- Testo di partenza:

++++

Padre Giuliano e l’ultimo dei padani nell’Italia campo prufughi d’Europa

Lombardia

Milano 9 Giugno – Si alzano i toni delle proteste intorno alle dichiarazioni del governatore della Lombardia Roberto Maroni. “Ho deciso – dichiarava Maroni – di scrivere una lettera ai Prefetti per diffidarli dal portare qui in Lombardia nuovi clandestini e ho deciso di scrivere ai sindaci per dirgli di rifiutarsi di prenderli, mentre ai sindaci che dovessero accoglierli ridurremo i trasferimenti regionali, come disincentivo, perché non devono farlo e chi lo fa, violando la legge, subirà questa conseguenza”.

Scontato il polverone di polemiche. Proprio dopo gli sbarchi degli ultimi giorni, inoltre, il ministro Alfano ha pronti diversi pullman dai centri di accoglienza del sud, che già domani dovrebbero portare nelle regioni del nord ben 5.000 richiedenti asilo. “Chiediamo un’equa distribuzione dei migranti in Italia, così come in Europa – ha dichiarato il ministro dell’Interno – è un atteggiamento insopportabile di odio verso il sud dire ad alcune regioni ’sbrigatevela da soli'”. Il ministro ha anche parlato di requisire caserme dismesse e spazi pubblici per allestire altri centri d’accoglienza.

Giuliano Pisapia, sindaco di Milano, si preoccupa invece per l’anima del governatore lombardo: “forse sarebbe il caso, visto che e’ credente, che si legga il Vangelo” ha tuonato ieri. Il suo assessore al welfare, intanto, non risente di alcuna spinta evangelica: “Maroni è un pagliaccio” ha dichiarato ieri Pierfrancesco Majorino, “Il problema è che le pagliacciate di Maroni trovano una sponda nella sconclusionata modalità di gestire la questione profughi a livello nazionale. Alfano e Maroni sono due facce della stessa medaglia”.

Prodigo di giudizi circensi, lo è però decisamente meno quando si parla di accogliere profughi nella sua Milano: “Abbiamo ottocento letti strapieni. Anche perché, mentre dal Viminale se ne fregano e ignorano lo sforzo della nostra città, da noi arrivano ogni giorno centinaia di persone spontaneamente. È impossibile quindi che il Prefetto ci chieda di accoglierne altre. Ci sono decine di città lombarde a cui si può bussare”. Insomma, accogliente si, ma a casa degli altri.

L’iniziativa del governatore Maroni nel frattempo ha trovato sponde importanti anche a livello nazionale: “Maroni, Toti e anche Zaia stanno alzando un argine contro la follia, non è pensabile continuare ad accogliere senza sosta immigrati clandestini”. Lo afferma Mariastella Gelmini, Coordinatrice regionale di Forza Italia. “C’è una sinistra che strumentalizza i profughi – prosegue in una nota – e così fa il male non solo dei cittadini ma degli stessi profughi. Bisogna essere seri: chi ha la responsabilità di governare il territorio, deve bilanciare costi e risorse. Giusto fare una battaglia forte con iniziative comuni, come quelle che assumeranno Maroni, Toti e Zaia per difendere i cittadini”.

++++

- Cosa produrre:
Prosegui l'articolo sulle polemiche per l'accoglienza dei profughi in Lombardia, riprendendo dopo l'ultima frase riportata.

++++

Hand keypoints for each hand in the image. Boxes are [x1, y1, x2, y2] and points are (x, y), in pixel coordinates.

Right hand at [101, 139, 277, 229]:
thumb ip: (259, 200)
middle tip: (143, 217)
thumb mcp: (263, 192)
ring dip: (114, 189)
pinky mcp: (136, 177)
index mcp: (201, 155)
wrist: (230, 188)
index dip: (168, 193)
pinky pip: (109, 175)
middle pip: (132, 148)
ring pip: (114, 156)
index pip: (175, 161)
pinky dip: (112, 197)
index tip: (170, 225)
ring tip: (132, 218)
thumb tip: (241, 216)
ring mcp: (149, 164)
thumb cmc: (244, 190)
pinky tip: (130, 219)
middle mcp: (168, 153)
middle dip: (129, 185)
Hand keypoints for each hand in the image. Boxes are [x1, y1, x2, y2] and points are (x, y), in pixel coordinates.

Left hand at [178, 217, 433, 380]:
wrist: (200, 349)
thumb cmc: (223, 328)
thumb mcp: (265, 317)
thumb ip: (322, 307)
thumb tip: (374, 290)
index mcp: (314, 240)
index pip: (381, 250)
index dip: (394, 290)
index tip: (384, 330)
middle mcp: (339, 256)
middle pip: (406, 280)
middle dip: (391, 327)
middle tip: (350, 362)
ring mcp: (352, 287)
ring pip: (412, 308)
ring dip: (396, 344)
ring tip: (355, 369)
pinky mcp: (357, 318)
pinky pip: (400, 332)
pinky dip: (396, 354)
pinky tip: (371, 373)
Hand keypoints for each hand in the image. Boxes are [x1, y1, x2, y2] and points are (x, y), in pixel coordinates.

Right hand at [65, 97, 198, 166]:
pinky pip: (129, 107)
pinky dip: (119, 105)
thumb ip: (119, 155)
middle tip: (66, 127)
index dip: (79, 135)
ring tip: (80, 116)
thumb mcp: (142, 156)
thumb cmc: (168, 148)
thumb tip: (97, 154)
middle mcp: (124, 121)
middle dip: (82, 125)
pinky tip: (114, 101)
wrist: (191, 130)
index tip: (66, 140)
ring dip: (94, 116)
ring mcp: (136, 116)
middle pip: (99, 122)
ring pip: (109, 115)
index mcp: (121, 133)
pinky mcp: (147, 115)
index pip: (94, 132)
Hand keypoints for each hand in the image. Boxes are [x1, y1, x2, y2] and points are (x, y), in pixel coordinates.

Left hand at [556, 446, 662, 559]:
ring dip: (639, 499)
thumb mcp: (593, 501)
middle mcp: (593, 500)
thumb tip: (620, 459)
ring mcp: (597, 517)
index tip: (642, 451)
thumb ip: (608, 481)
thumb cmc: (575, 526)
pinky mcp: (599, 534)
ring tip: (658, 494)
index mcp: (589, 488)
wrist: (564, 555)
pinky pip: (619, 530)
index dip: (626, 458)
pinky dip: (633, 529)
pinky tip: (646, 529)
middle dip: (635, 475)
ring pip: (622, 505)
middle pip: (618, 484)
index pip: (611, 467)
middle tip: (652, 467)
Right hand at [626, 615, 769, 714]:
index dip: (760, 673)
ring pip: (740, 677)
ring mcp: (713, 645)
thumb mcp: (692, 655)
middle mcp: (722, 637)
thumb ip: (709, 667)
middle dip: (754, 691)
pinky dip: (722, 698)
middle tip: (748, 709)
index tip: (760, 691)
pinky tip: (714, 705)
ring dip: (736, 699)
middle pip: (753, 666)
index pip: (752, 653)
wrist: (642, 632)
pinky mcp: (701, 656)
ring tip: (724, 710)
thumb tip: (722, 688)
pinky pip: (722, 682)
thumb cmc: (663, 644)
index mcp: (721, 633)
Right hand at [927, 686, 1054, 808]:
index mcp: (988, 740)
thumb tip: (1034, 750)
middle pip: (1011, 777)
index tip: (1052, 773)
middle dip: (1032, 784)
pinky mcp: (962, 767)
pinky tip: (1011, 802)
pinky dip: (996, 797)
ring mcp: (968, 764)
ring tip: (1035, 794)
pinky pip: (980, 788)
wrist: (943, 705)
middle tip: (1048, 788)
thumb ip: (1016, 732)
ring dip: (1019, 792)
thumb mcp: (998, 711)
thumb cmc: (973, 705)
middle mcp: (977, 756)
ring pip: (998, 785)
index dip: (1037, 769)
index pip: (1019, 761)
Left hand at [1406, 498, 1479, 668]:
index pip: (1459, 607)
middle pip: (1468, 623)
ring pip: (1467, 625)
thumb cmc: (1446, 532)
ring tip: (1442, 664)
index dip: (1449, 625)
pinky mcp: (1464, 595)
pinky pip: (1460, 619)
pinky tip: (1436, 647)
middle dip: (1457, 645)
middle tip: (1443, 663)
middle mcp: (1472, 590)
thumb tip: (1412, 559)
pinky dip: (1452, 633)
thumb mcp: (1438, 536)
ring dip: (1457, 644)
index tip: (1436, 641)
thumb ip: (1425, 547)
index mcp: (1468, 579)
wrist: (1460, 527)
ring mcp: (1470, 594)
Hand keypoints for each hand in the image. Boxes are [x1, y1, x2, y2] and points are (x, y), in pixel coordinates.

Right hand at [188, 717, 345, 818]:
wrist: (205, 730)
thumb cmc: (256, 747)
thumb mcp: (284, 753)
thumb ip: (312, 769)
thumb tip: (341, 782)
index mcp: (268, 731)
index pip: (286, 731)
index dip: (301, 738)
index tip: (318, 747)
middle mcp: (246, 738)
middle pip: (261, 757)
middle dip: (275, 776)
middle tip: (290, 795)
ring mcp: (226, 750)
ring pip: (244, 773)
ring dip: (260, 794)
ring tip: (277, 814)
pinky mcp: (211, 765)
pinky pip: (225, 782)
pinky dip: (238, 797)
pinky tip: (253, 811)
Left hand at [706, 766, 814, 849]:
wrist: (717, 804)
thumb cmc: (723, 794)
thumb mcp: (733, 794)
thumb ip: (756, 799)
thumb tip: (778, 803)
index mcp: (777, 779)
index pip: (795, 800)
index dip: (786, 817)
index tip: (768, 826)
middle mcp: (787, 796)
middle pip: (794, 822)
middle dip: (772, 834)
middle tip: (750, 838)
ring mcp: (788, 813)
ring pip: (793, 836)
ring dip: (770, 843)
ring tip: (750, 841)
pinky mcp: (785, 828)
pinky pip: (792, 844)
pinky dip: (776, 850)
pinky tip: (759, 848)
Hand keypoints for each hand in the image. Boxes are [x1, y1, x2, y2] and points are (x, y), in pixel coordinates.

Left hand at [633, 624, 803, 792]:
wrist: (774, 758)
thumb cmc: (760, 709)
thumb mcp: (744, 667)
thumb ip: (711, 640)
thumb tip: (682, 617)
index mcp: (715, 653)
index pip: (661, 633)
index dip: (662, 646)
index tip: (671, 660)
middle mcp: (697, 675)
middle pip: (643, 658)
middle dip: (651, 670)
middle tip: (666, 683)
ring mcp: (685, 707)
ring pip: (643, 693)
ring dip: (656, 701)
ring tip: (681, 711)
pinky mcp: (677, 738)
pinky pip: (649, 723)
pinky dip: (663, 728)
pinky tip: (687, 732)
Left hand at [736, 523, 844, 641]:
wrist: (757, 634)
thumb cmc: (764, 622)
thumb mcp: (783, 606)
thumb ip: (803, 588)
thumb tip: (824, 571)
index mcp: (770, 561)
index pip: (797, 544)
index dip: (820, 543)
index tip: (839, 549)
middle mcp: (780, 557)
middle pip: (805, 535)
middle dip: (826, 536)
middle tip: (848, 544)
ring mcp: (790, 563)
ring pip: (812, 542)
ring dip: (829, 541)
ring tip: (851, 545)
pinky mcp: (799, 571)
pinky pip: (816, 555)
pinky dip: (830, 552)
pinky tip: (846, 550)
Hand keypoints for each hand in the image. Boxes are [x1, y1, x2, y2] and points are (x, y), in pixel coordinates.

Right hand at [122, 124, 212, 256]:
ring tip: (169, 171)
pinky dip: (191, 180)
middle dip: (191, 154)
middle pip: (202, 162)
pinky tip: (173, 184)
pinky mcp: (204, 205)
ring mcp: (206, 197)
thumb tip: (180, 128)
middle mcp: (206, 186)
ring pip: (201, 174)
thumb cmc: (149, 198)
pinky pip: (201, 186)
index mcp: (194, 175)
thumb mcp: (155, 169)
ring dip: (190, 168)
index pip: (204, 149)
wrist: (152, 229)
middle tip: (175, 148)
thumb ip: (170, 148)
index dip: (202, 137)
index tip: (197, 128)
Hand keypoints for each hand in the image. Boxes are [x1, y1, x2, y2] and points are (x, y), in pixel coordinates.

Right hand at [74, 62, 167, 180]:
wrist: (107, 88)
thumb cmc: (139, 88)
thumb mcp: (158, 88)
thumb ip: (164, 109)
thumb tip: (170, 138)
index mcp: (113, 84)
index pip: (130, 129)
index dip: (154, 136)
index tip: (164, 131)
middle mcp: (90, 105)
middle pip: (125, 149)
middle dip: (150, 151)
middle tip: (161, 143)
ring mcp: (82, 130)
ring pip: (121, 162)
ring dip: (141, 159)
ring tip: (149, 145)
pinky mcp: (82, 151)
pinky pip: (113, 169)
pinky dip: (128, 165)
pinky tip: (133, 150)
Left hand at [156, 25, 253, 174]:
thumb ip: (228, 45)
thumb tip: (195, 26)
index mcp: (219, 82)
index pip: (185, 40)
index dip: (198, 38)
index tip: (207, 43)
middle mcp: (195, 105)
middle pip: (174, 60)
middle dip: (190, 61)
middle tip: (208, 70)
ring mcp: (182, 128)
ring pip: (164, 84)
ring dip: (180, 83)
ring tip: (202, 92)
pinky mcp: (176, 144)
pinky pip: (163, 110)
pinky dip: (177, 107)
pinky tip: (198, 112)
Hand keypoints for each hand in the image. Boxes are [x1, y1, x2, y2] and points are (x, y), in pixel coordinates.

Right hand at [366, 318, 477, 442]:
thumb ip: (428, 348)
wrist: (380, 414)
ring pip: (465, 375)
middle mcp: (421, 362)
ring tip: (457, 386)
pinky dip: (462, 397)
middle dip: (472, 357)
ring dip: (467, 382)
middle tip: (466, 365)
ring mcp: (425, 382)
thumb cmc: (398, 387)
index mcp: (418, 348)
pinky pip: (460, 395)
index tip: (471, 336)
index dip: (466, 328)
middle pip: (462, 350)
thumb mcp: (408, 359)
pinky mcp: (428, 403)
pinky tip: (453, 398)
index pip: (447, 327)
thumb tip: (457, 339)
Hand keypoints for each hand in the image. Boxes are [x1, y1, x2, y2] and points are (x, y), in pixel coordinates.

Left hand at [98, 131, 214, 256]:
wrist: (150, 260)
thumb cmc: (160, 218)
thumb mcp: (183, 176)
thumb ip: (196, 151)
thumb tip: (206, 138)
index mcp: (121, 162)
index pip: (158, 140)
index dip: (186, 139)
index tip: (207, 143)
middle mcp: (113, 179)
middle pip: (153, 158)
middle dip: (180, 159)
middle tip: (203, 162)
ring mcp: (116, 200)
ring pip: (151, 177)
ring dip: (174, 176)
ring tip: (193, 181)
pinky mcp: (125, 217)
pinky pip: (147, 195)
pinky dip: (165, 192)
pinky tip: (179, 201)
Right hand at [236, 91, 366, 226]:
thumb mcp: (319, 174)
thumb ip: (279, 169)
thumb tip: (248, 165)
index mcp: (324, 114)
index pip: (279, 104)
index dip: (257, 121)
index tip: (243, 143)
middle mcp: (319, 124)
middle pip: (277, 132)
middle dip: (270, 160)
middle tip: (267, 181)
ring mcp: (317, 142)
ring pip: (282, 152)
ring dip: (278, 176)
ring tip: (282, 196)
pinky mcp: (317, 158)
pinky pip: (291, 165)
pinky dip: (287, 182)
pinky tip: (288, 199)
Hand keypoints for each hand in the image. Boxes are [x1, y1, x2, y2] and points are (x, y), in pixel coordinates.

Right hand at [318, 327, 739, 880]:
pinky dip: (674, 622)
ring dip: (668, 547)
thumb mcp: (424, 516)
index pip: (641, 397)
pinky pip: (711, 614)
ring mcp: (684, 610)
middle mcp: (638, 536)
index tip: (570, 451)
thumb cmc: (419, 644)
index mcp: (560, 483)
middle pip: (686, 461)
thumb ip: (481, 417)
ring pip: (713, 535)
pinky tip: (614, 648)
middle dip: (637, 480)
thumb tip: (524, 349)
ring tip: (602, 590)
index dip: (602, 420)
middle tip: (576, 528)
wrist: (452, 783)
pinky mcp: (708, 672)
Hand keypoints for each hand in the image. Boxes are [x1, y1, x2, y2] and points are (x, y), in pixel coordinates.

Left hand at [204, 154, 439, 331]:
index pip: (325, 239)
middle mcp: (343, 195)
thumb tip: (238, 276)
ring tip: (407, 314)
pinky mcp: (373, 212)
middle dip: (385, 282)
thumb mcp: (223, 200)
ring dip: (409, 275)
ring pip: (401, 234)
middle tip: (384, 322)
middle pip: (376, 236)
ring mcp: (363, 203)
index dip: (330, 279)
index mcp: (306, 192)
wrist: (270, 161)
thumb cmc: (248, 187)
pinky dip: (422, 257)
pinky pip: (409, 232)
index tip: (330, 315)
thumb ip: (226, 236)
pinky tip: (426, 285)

++++

- Spazio risposta:
Anche il segretario leghista Matteo Salvini non fa mancare l’appoggio al governatore lombardo, e anzi rilancia: “Siamo pronti a bloccare le prefetture e a presidiare tutte quelle strutture che a spese degli italiani qualcuno vuole mettere a disposizione di migliaia di immigrati clandestini”. Salvini ha poi ricordato: “Se Renzi e Alfano pensano di prendere il Nord come soggiorno per i clandestini hanno sbagliato tutto”.

Interessante innanzitutto il ritorno nel lessico leghista del “Nord”, come priorità politica. Forti del successo in Liguria e in Veneto, il nord a trazione leghista torna a sostenere una politica comune su base geo-politica. In questo il segretario rampante della Lega sembra quasi preso alla sprovvista, rilanciando la protesta su base nazionale, per tutti gli italiani, coerentemente col suo progetto politico.

Al di là della battaglia politica, è sempre più evidente l’impotenza dello stato italiano di fronte all’incessante flusso migratorio. È ormai chiaramente impensabile che si possano accogliere ad oltranza centinaia di migliaia di profughi, in più senza il minimo controllo dei flussi di persone all’interno del paese. La soluzione non può essere scaricare il problema sulle amministrazioni locali, mentre la marineria di mezza Europa porta migliaia di profughi quotidianamente sulle nostre coste, vantandosi anche dei propri meriti umanitari.

L’inerzia del governo è inquietante. Le fonti parlano di 500.000 profughi pronti a partire dalle coste libiche. E Renzi al G7 viene accolto con “Azzurro”.